How to protect QSPI Flash??

[ataradov]

Chris, Dmitry, Andrew et al can do that type of thing. But it gets very annoying and tedious. Can it be cracked? Of course. Can it be done cheaply? Not really. The overhead involved in running those machines is substantial, they use consumables. The operator must be pretty skilled, and understand why it works.

There is no question that it is totally impractical. Still cool that there is technology to do this kind of stuff.

And I'm sure all that tech exists not only for cracking. I can see a lot of uses for debugging silicon issues.

[marshallh]

There is no question that it is totally impractical. Still cool that there is technology to do this kind of stuff.

And I'm sure all that tech exists not only for cracking. I can see a lot of uses for debugging silicon issues.

Exactly, all those tools were designed for the chip industry. They are a staple of fab and sometimes design houses. That's how Chris got his (there is always a resale market, no matter what it is!)
Not many folks using them to exclusively crack stuff instead of troubleshooting a faulty design, though.

[wraper]

There is no question that it is totally impractical. Still cool that there is technology to do this kind of stuff.
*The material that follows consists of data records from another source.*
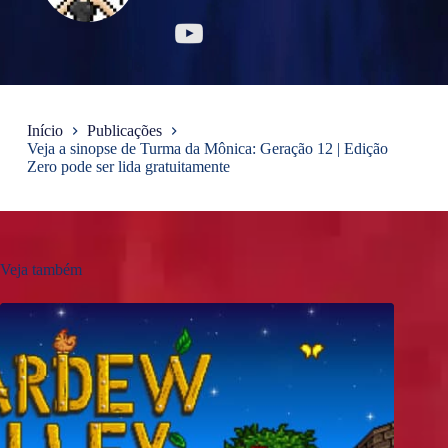
Início
Publicações
Veja a sinopse de Turma da Mônica: Geração 12 | Edição
Zero pode ser lida gratuitamente
Veja também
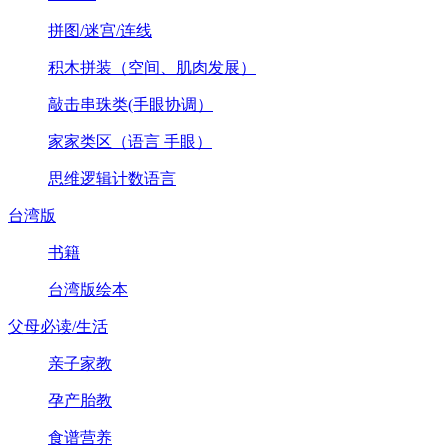
拼图/迷宫/连线
积木拼装（空间、肌肉发展）
敲击串珠类(手眼协调）
家家类区（语言 手眼）
思维逻辑计数语言
台湾版
书籍
台湾版绘本
父母必读/生活
亲子家教
孕产胎教
食谱营养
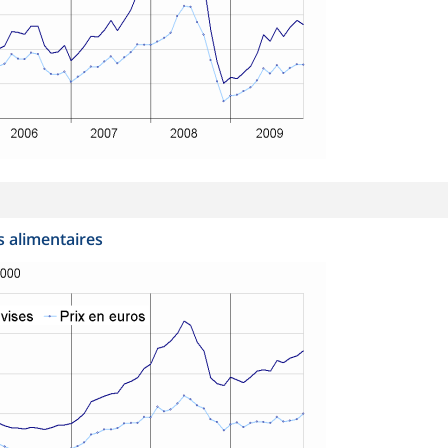
 alimentaires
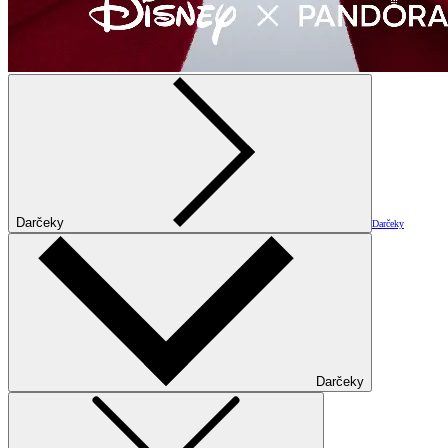
Darčeky
Darčeky
Darčeky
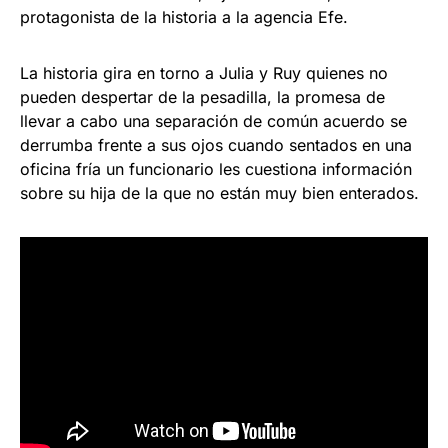
protagonista de la historia a la agencia Efe.
La historia gira en torno a Julia y Ruy quienes no
pueden despertar de la pesadilla, la promesa de
llevar a cabo una separación de común acuerdo se
derrumba frente a sus ojos cuando sentados en una
oficina fría un funcionario les cuestiona información
sobre su hija de la que no están muy bien enterados.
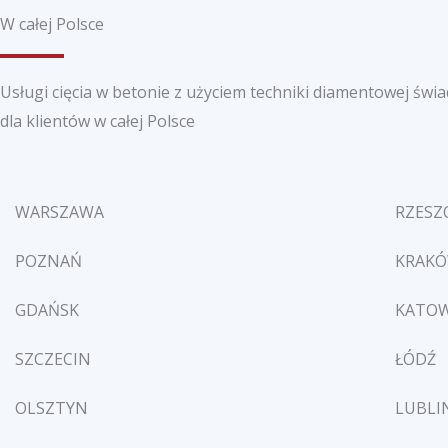
W całej Polsce
Usługi cięcia w betonie z użyciem techniki diamentowej świ
dla klientów w całej Polsce
WARSZAWA
RZES
POZNAŃ
KRAK
GDAŃSK
KATOW
SZCZECIN
ŁÓDŹ
OLSZTYN
LUBLI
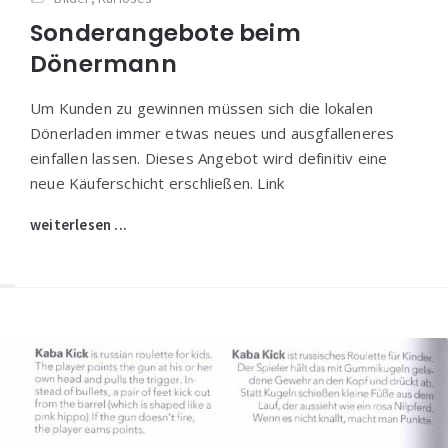
Sonderangebote beim
Dönermann
Um Kunden zu gewinnen müssen sich die lokalen
Dönerladen immer etwas neues und ausgfalleneres
einfallen lassen. Dieses Angebot wird definitiv eine
neue Käuferschicht erschließen. Link
weiterlesen ...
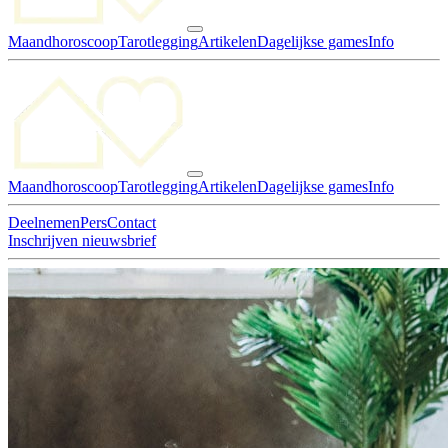
Maandhoroscoop
Tarotlegging
Artikelen
Dagelijkse games
Info
Maandhoroscoop
Tarotlegging
Artikelen
Dagelijkse games
Info
Deelnemen
Pers
Contact
Inschrijven nieuwsbrief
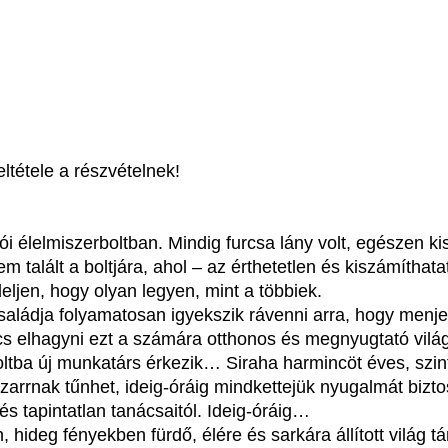
ltétele a részvételnek!
i élelmiszerboltban. Mindig furcsa lány volt, egészen ki
 talált a boltjára, ahol – az érthetetlen és kiszámíthatat
eljen, hogy olyan legyen, mint a többiek.
családja folyamatosan igyekszik rávenni arra, hogy menjen
 elhagyni ezt a számára otthonos és megnyugtató világ
tba új munkatárs érkezik… Siraha harmincöt éves, szint
izarrnak tűnhet, ideig-óráig mindkettejük nyugalmát biz
és tapintatlan tanácsaitól. Ideig-óráig…
ideg fényekben fürdő, élére és sarkára állított világ tár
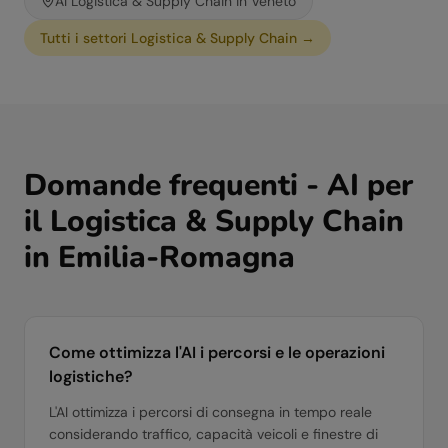
AI
Logistica & Supply Chain
in
Veneto
Tutti i settori
Logistica & Supply Chain
→
Domande frequenti - AI per
il
Logistica & Supply Chain
in
Emilia-Romagna
Come ottimizza l'AI i percorsi e le operazioni
logistiche?
L'AI ottimizza i percorsi di consegna in tempo reale
considerando traffico, capacità veicoli e finestre di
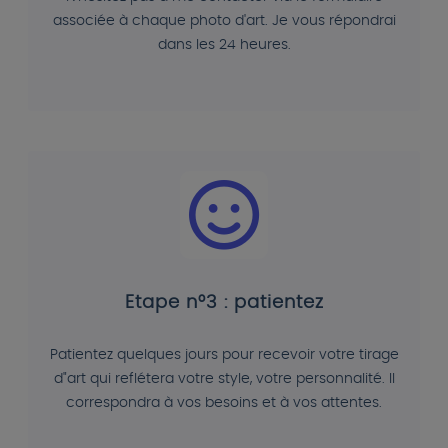
associée à chaque photo d'art. Je vous répondrai
dans les 24 heures.
Etape n°3 : patientez
Patientez quelques jours pour recevoir votre tirage
d"art qui reflétera votre style, votre personnalité. Il
correspondra à vos besoins et à vos attentes.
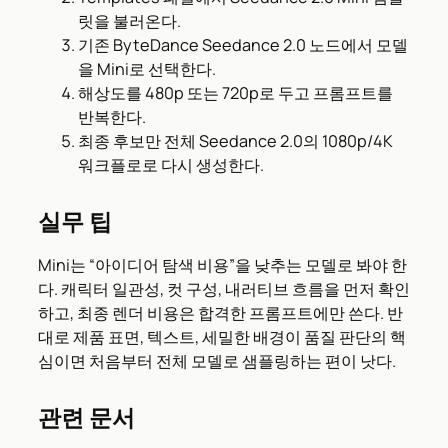
릿을 불러온다.
기존 ByteDance Seedance 2.0 노드에서 모델
을 Mini로 선택한다.
해상도를 480p 또는 720p로 두고 프롬프트를
반복한다.
최종 후보만 전체 Seedance 2.0의 1080p/4K
워크플로로 다시 생성한다.
실무 팁
Mini는 “아이디어 탐색 비용”을 낮추는 모델로 봐야 한
다. 캐릭터 일관성, 컷 구성, 내러티브 흐름을 먼저 확인
하고, 최종 렌더 비용은 합격한 프롬프트에만 쓴다. 반
대로 제품 표면, 텍스트, 세밀한 배경이 품질 판단의 핵
심이면 처음부터 전체 모델로 샘플링하는 편이 낫다.
관련 문서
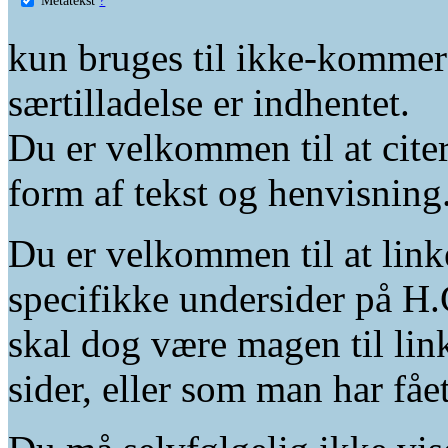
kun bruges til ikke-kommer
særtilladelse er indhentet.
Du er velkommen til at citer
form af tekst og henvisning
Du er velkommen til at linke
specifikke undersider på H.
skal dog være magen til lin
sider, eller som man har fåe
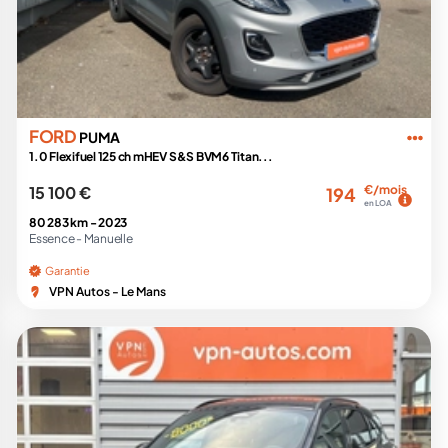
FORD
PUMA
1.0 Flexifuel 125 ch mHEV S&S BVM6 Titan...
15 100 €
€/mois
194
en LOA
80 283 km -
2023
Essence -
Manuelle
Garantie
VPN Autos - Le Mans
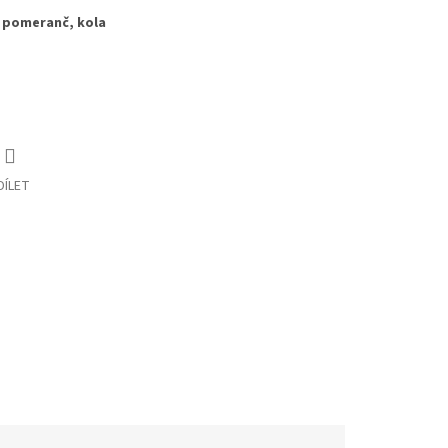
, pomeranč, kola
DÍLET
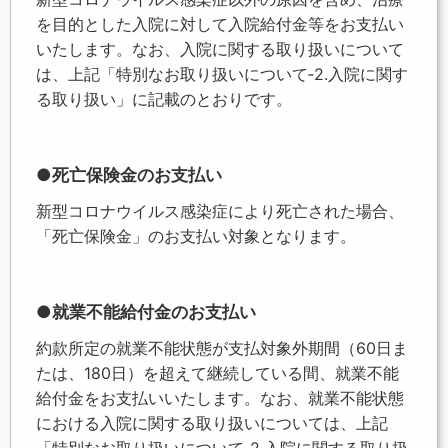
を目的とした入院に対して入院給付金等をお支払い
いたします。なお、入院に関する取り扱いについて
は、上記「特別なお取り扱いについて‐2.入院に関す
る取り扱い」に記載のとおりです。
●死亡保険金のお支払い
新型コロナウイルス感染症により死亡された場合、
「死亡保険金」のお支払い対象となります。
●就業不能給付金のお支払い
約款所定の就業不能状態が支払対象外期間（60日ま
たは、180日）を超えて継続している間、就業不能
給付金をお支払いいたします。なお、就業不能状態
における入院に関する取り扱いについては、上記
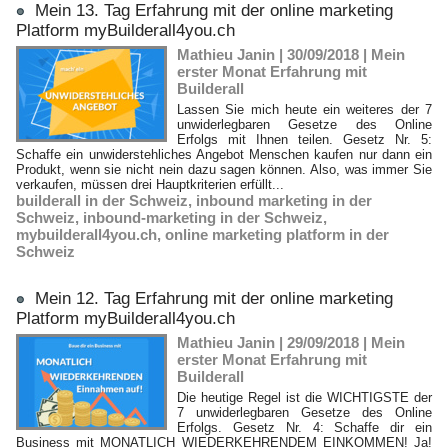
Mein 13. Tag Erfahrung mit der online marketing
Platform myBuilderall4you.ch
Mathieu Janin | 30/09/2018
|
Mein
erster Monat Erfahrung mit
Builderall
Lassen Sie mich heute ein weiteres der 7
unwiderlegbaren Gesetze des Online
Erfolgs mit Ihnen teilen. Gesetz Nr. 5:
Schaffe ein unwiderstehliches Angebot Menschen kaufen nur dann ein
Produkt, wenn sie nicht nein dazu sagen können. Also, was immer Sie
verkaufen, müssen drei Hauptkriterien erfüllt...
builderall in der Schweiz
,
inbound marketing in der
Schweiz
,
inbound-marketing in der Schweiz
,
mybuilderall4you.ch
,
online marketing platform in der
Schweiz
Mein 12. Tag Erfahrung mit der online marketing
Platform myBuilderall4you.ch
Mathieu Janin | 29/09/2018
|
Mein
erster Monat Erfahrung mit
Builderall
Die heutige Regel ist die WICHTIGSTE der
7 unwiderlegbaren Gesetze des Online
Erfolgs. Gesetz Nr. 4: Schaffe dir ein
Business mit MONATLICH WIEDERKEHRENDEM EINKOMMEN! Ja!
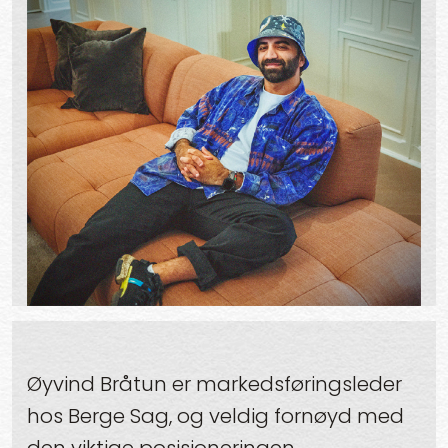
Øyvind Bråtun er markedsføringsleder
hos Berge Sag, og veldig fornøyd med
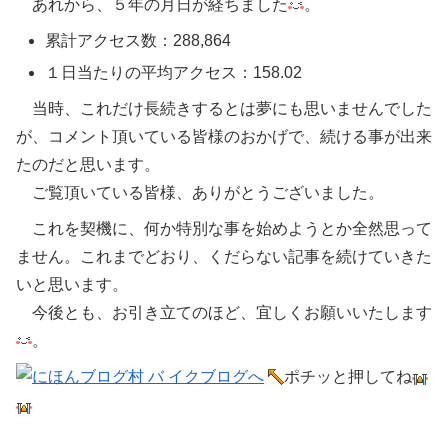
あれから、５年の月日が経ちました
。
累計アクセス数：288,864
１日当たりの平均アクセス：158.02
当時、これだけ長続きするとは夢にも思いませんでした
が、コメント頂いている皆様のおかげで、続ける事が出来
たのだと思います。
ご覧頂いている皆様、ありがとうございました。
これを契機に、何か特別な事を始めようとか全然思って
ません。これまでどおり、くだらない記事を続けていきた
いと思います。
今後とも、お引き立てのほど、宜しくお願いいたします
。
ポチッと押してね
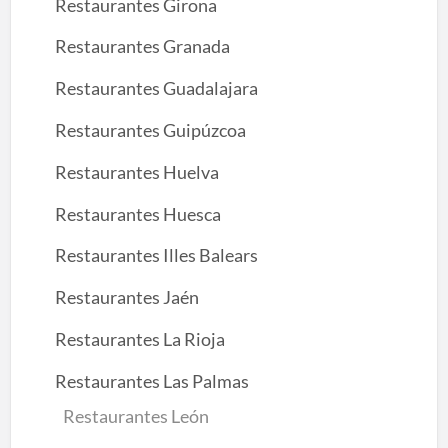
Restaurantes Girona
Restaurantes Granada
Restaurantes Guadalajara
Restaurantes Guipúzcoa
Restaurantes Huelva
Restaurantes Huesca
Restaurantes Illes Balears
Restaurantes Jaén
Restaurantes La Rioja
Restaurantes Las Palmas
Restaurantes León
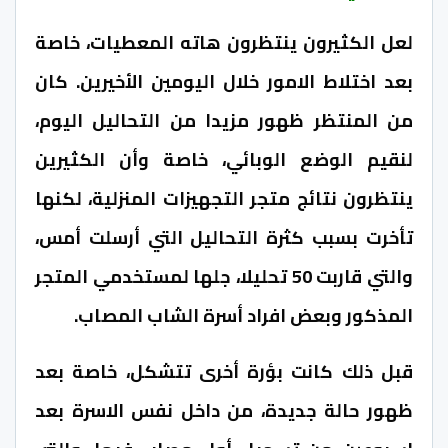
لعل الكثيرون ينتظرون هاته المعطيات، خاصة
بعد اختلاط الامور خلال اليومين الأخيرين. كان
من المنتظر ظهور مزيدا من التحاليل اليوم،
لنقيم الوضع الوبائي، خاصة وأن الكثيرين
ينتظرون نتائج متجر التجهيزات المنزلية، لكنها
تأخرت بسبب كثرة التحاليل التي أرسلت أمس،
والتي قاربت 50 تحليلا، جلها لمستخدمي المتجر
المذكور وبعض افراد أسرة الشاب المصاب.
قبل ذلك كانت بؤرة أخرى تتشكل، خاصة بعد
ظهور حالة جديدة، من داخل نفس الاسرة بعد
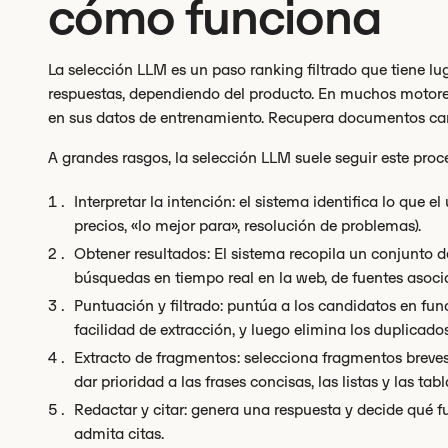
cómo funciona
La selección LLM es un paso ranking filtrado que tiene lu
respuestas, dependiendo del producto. En muchos motore
en sus datos de entrenamiento. Recupera documentos candi
A grandes rasgos, la selección LLM suele seguir este proc
Interpretar la intención: el sistema identifica lo que 
precios, «lo mejor para», resolución de problemas).
Obtener resultados: El sistema recopila un conjunto 
búsquedas en tiempo real en la web, de fuentes asoci
Puntuación y filtrado: puntúa a los candidatos en func
facilidad de extracción, y luego elimina los duplicado
Extracto de fragmentos: selecciona fragmentos breves
dar prioridad a las frases concisas, las listas y las tabl
Redactar y citar: genera una respuesta y decide qué fu
admita citas.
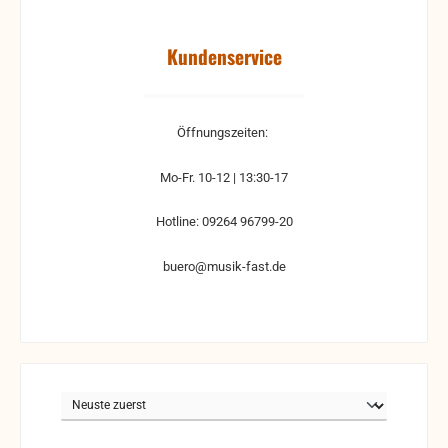
Kundenservice
Öffnungszeiten:
Mo-Fr. 10-12 | 13:30-17
Hotline: 09264 96799-20
buero@musik-fast.de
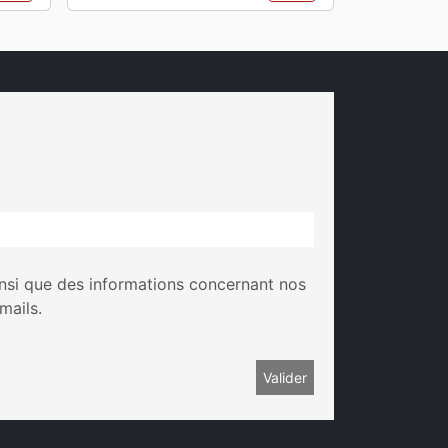
insi que des informations concernant nos
mails.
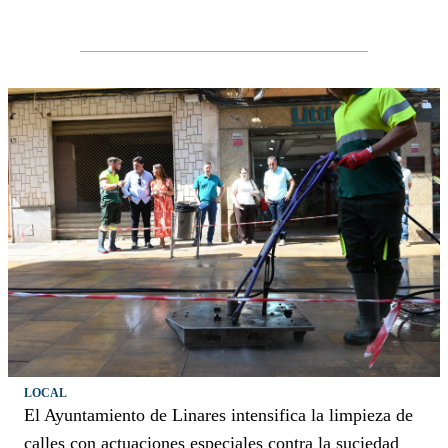
LOCAL
El Ayuntamiento de Linares intensifica la limpieza de
calles con actuaciones especiales contra la suciedad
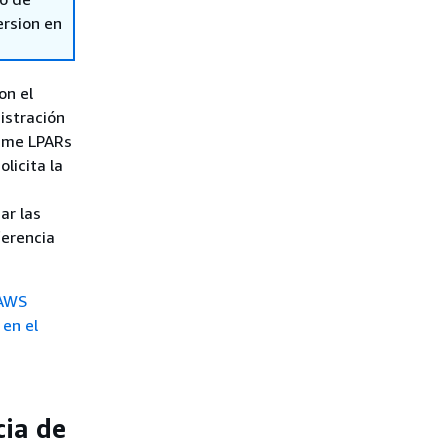
ersion en
on el
istración
rame LPARs
licita la
ar las
ferencia
 AWS
 en el
cia de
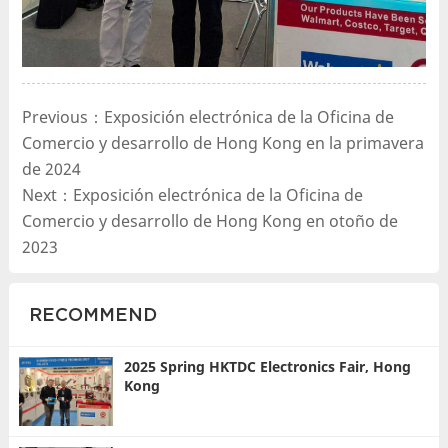
Previous：Exposición electrónica de la Oficina de
Comercio y desarrollo de Hong Kong en la primavera
de 2024
Next：Exposición electrónica de la Oficina de
Comercio y desarrollo de Hong Kong en otoño de
2023
RECOMMEND
2025 Spring HKTDC Electronics Fair, Hong
Kong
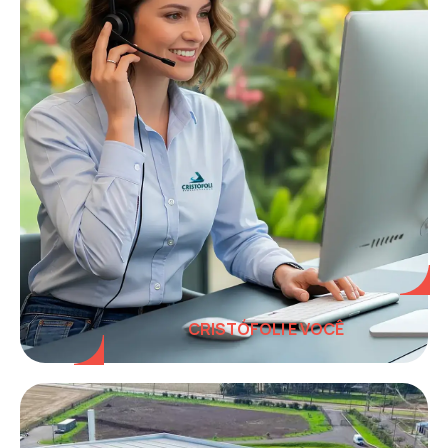
CRISTÓFOLI E VOCÊ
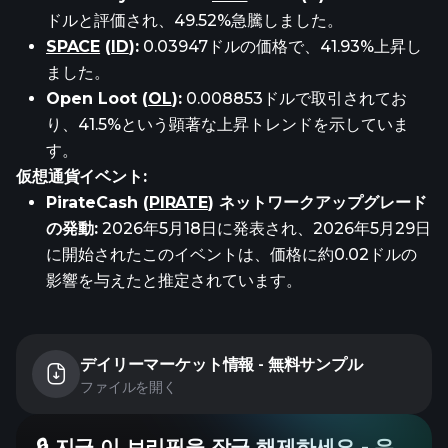
ドルと評価され、49.52%急騰しました。
SPACE
(
ID
):
0.03947ドルの価格で、41.93%上昇し
ました。
Open Loot (
OL
):
0.008853ドルで取引されてお
り、41.5%という顕著な上昇トレンドを示していま
す。
仮想通貨イベント:
PirateCash (
PIRATE
) ネットワークアップグレード
の発動:
2026年5月18日に発表され、2026年5月29日
に開始されたこのイベントは、価格に約0.02ドルの
影響を与えたと推定されています。
デイリーマーケット情報 - 無料サンプル
ファイルを開く
🔒 지금 이 브리핑을 잠금 해제하세요 - 우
Depends on the gains obtained, it can be very practical. Like crack some apple security chip in the cable and then make ten millions clones later. Or pirated sat tv. Of course hacking it is not worth if it can be made from a scratch in a few days.

[Ian.M]

If your production and final assembly is in China, all the wannabe cloners have to do is find out who makes it and persuade the line manager to run a ghost shift.  If you get case, board etc. made in widely separated locations, with only test firmware preloaded on the board, then do the final assembly and firmware load in-house, it means they will have to work a bit harder and invest more capitol.

However, last time I checked $5000, and three identical programmed MCUs  would get you a firmware dump of most MCUs.  The more reputable companies would offer you a new MCU programmed with the firmware so you could confirm successful cloning, before you made the final funds transfer to get the hex file.  There are even USA based companies offering this sort of service, though I assume they'd be fairly fussy about you signing a contract that stated you were either the I.P. owner or were legitimately reverse engineering it for protocol compatibility.  That sort of pricing and availability means cloning your product is well within the range of even small players with a workshop in their garage and a cousin in Shenzhen. 

That means that if you decide you need to control cloning, if your product needs to interact with proprietary PC software, you need to control the licensing and use of that by means other than just checking if compatible hardware is connected.  If you get it wrong, you get a mess like FTDI has.   Alternatively, if your product has network or USB connectivity, you will need to implement some form of secure registration to unlock its full feature set.  If its entirely standalone you are probably FUBARed as it could be cloned in its registered state.

Back to the O.P.s problem:  Just about the only hope is to stick a secure FPGA between the QSPI flash and the MCU to manage encryption.   The bootloader would be transferred in clear, and subsequent data blocks transferred over the MCU interface would be encrypted with a persistent rolling code so a direct decrypted firmware image dumped from the MCU's RAM wouldn't help.  As much as possible of the processing should be offloaded to the FPGA to make it harder to reverse engineer from a firmware dump.    That's a lot of work and even so, if your market is valuable enough and your product is unique enough and in high demand, someone will probably invest the time and money required to crack it.

[mikeselectricstuff]

If the CPU can read it then so can anyone else.

If you need security, either use a micro that has sufficient intrinsic security features, or use additional hardware.
There is no such thing as  total security - you need to assess the risks and work out how much it's worth spending to mitigate them sufficiently.
There are QSPI devices with security features, like OTP areas and unique serial numbers, which can be used in conjunction with your software to prevent simple cloning.

You could load in a small bootloader and have the rest of your code encrypted, using keys stored elsewhere - OTP area in QSPI, MCU unique serial number if it has it, or one of the various secure memory products out there.

 

[tszaboo]

If your production and final assembly is in China, all the wannabe cloners have to do is find out who makes it and persuade the line manager to run a ghost shift. 

So probably the best way to avoid this, is to order preprogrammed ICs from the proper vendors/suppliers, and trace the batches, and require strict handling of the scrap boards.